Bracht: Selbst da kann er überlegen, ob er mit einem Obst-Porridge einsteigt. Man kann einen richtig großen Salat essen, der sättigt schon. Als Hauptgericht ist zum Beispiel der grüne Kartoffelsalat, den wir in unserem Buch vorstellen, richtig gut: Da sind außer Kartoffeln, Erbsen, Fenchel, Salatgurke, Frühlingszwiebeln, Basilikum und Rucola oder Feldsalat drin. Wichtig beim Mittagessen sind Kohlenhydrate und Ballaststoffe. Abends sollte man lieber eiweißbetont essen. Ein Geheimnis zum Sattwerden ist auch ausgiebiges Kauen. Man sollte sich auch mindestens eine halbe Stunde Zeit zum Essen nehmen.

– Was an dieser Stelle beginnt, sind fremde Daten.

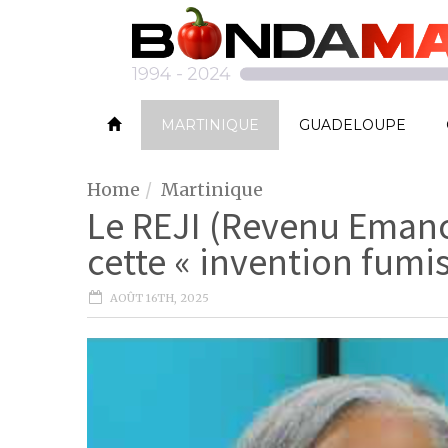
MARTINIQUE
GUADELOUPE
Home
Martinique
Le REJI (Revenu Emanc
cette « invention fumis
AOÛT 16TH, 2025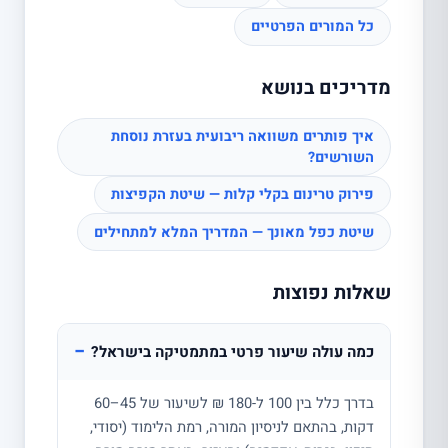
כל המורים הפרטיים
מדריכים בנושא
איך פותרים משוואה ריבועית בעזרת נוסחת
השורשים?
פירוק טרינום בקלי קלות — שיטת הקפיצות
שיטת כפל מאונך — המדריך המלא למתחילים
שאלות נפוצות
−
כמה עולה שיעור פרטי במתמטיקה בישראל?
בדרך כלל בין 100 ל-180 ₪ לשיעור של 45–60
דקות, בהתאם לניסיון המורה, רמת הלימוד (יסודי,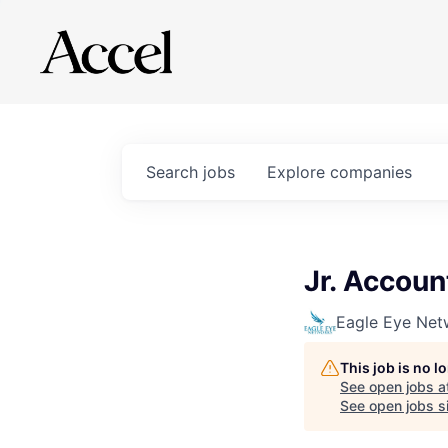
Search
jobs
Explore
companies
Jr. Accoun
Eagle Eye Net
This job is no 
See open jobs a
See open jobs sim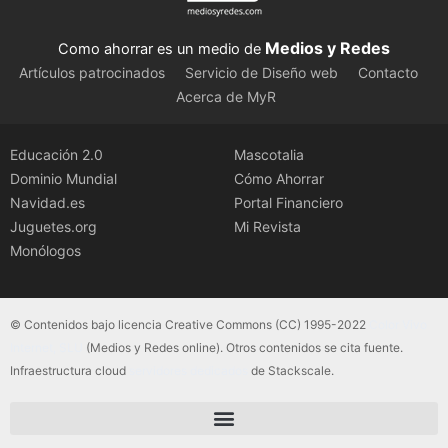
Medios y Redes
Como ahorrar es un medio de
Artículos patrocinados
Servicio de Diseño web
Contacto
Acerca de MyR
Educación 2.0
Mascotalia
Dominio Mundial
Cómo Ahorrar
Navidad.es
Portal Financiero
Juguetes.org
Mi Revista
Monólogos
© Contenidos bajo licencia Creative Commons (CC) 1995-2022
Color Vivo
Internet, SLU
(Medios y Redes online). Otros contenidos se cita fuente.
Infraestructura cloud
servidores dedicados
de Stackscale.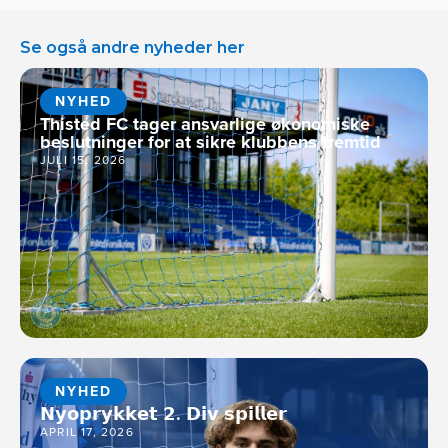
Se også andre nyheder her
NYHED
Thisted FC tager ansvarlige økonomiske
beslutninger for at sikre klubbens fremtid
JULI 15, 2026
NYHED
𝗡𝘆𝗼𝗽𝗿𝘆𝗸𝗸𝗲𝘁 𝟮. 𝗗𝗶𝘃 𝘀𝗽𝗶𝗹𝗹𝗲𝗿
APRIL 17, 2026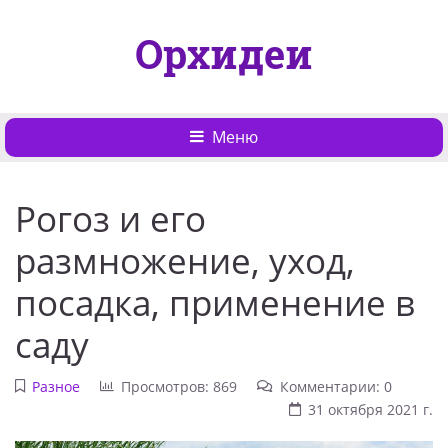
Орхидеи
Меню
Рогоз и его
размножение, уход,
посадка, применение в
саду
Разное
Просмотров: 869
Комментарии: 0
31 октября 2021 г.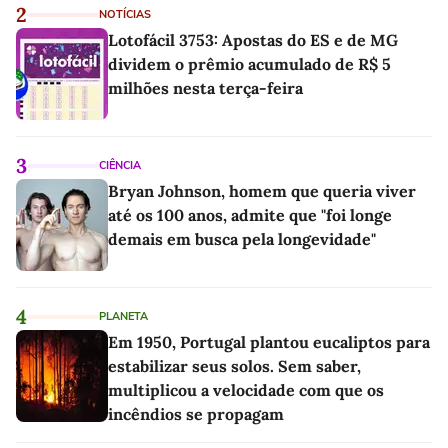
2
NOTÍCIAS
Lotofácil 3753: Apostas do ES e de MG
dividem o prêmio acumulado de R$ 5
milhões nesta terça-feira
3
CIÊNCIA
Bryan Johnson, homem que queria viver
até os 100 anos, admite que "foi longe
demais em busca pela longevidade"
4
PLANETA
Em 1950, Portugal plantou eucaliptos para
estabilizar seus solos. Sem saber,
multiplicou a velocidade com que os
incêndios se propagam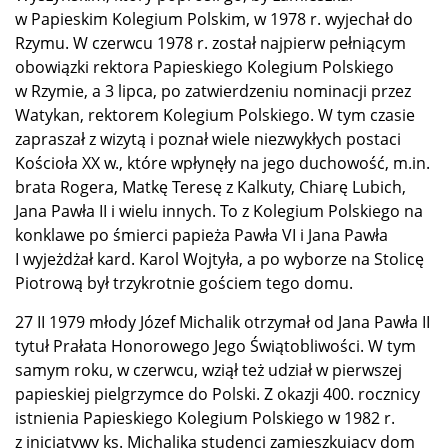
w Papieskim Kolegium Polskim, w 1978 r. wyjechał do
Rzymu. W czerwcu 1978 r. został najpierw pełniącym
obowiązki rektora Papieskiego Kolegium Polskiego
w Rzymie, a 3 lipca, po zatwierdzeniu nominacji przez
Watykan, rektorem Kolegium Polskiego. W tym czasie
zapraszał z wizytą i poznał wiele niezwykłych postaci
Kościoła XX w., które wpłynęły na jego duchowość, m.in.
brata Rogera, Matkę Teresę z Kalkuty, Chiarę Lubich,
Jana Pawła II i wielu innych. To z Kolegium Polskiego na
konklawe po śmierci papieża Pawła VI i Jana Pawła
I wyjeżdżał kard. Karol Wojtyła, a po wyborze na Stolicę
Piotrową był trzykrotnie gościem tego domu.
27 II 1979 młody Józef Michalik otrzymał od Jana Pawła II
tytuł Prałata Honorowego Jego Świątobliwości. W tym
samym roku, w czerwcu, wziął też udział w pierwszej
papieskiej pielgrzymce do Polski. Z okazji 400. rocznicy
istnienia Papieskiego Kolegium Polskiego w 1982 r.
z inicjatywy ks. Michalika studenci zamieszkujący dom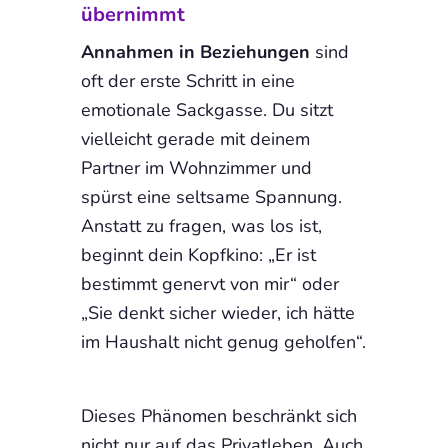
übernimmt
Annahmen in Beziehungen
sind
oft der erste Schritt in eine
emotionale Sackgasse. Du sitzt
vielleicht gerade mit deinem
Partner im Wohnzimmer und
spürst eine seltsame Spannung.
Anstatt zu fragen, was los ist,
beginnt dein Kopfkino: „Er ist
bestimmt genervt von mir“ oder
„Sie denkt sicher wieder, ich hätte
im Haushalt nicht genug geholfen“.
Dieses Phänomen beschränkt sich
nicht nur auf das Privatleben. Auch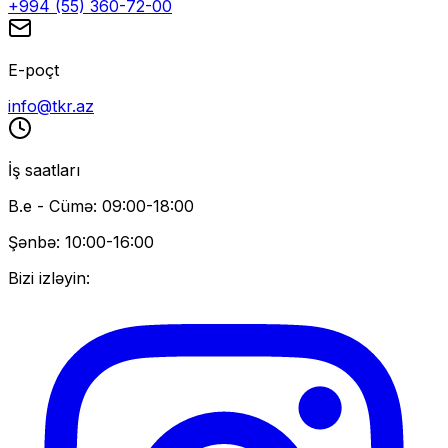
+994 (55) 360-72-00
E-poçt
info@tkr.az
İş saatları
B.e - Cümə: 09:00-18:00
Şənbə: 10:00-16:00
Bizi izləyin: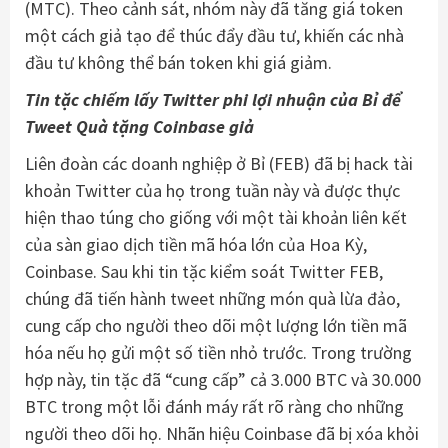
(MTC). Theo cảnh sát, nhóm này đã tăng giá token
một cách giả tạo để thúc đẩy đầu tư, khiến các nhà
đầu tư không thể bán token khi giá giảm.
Tin tặc chiếm lấy Twitter phi lợi nhuận của Bỉ để
Tweet Quà tặng Coinbase giả
Liên đoàn các doanh nghiệp ở Bỉ (FEB) đã bị hack tài
khoản Twitter của họ trong tuần này và được thực
hiện thao túng cho giống với một tài khoản liên kết
của sàn giao dịch tiền mã hóa lớn của Hoa Kỳ,
Coinbase. Sau khi tin tặc kiểm soát Twitter FEB,
chúng đã tiến hành tweet những món quà lừa đảo,
cung cấp cho người theo dõi một lượng lớn tiền mã
hóa nếu họ gửi một số tiền nhỏ trước. Trong trường
hợp này, tin tặc đã “cung cấp” cả 3.000 BTC và 30.000
BTC trong một lỗi đánh máy rất rõ ràng cho những
người theo dõi họ. Nhãn hiệu Coinbase đã bị xóa khỏi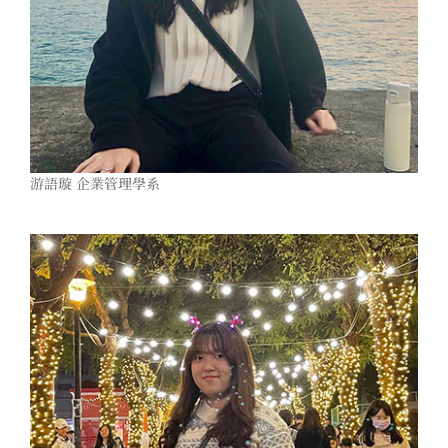
游語璇 企業管理學系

Ballaststoffe bezeichnen Sie als die besten Medikamente zum Abnehmen. Was hat es mit ihnen auf sich?
Bracht: Ballaststoffe sättigen. Sie enthalten viele unverdauliche Fasern, und wir können sie nicht in Kalorien umbauen. Unsere gesunden Darmbakterien lieben Ballaststoffe. In Hülsenfrüchten wie Bohnen, Erbsen, Kichererbsen und Linsen sind viele Eiweiße und Ballaststoffe. Wenn man abends eine Linsensuppe isst, tritt der sogenannte "Second-Meal-Effekt" ein, und man fühlt sich noch am nächsten Tag viel gesättigter.
Zur Person: Petra Bracht, 66, Ernährungsmedizinerin und Bestseller-Autorin, hat mit ihrem Mann Roland Liebscher-Bracht die Schmerztherapie nach "Liebscher & Bracht" begründet. Mit dem Ernährungswissenschaftler und Biochemiker Claus Leitzmann hat sie das Buch veröffentlicht: "Klartext Abnehmen".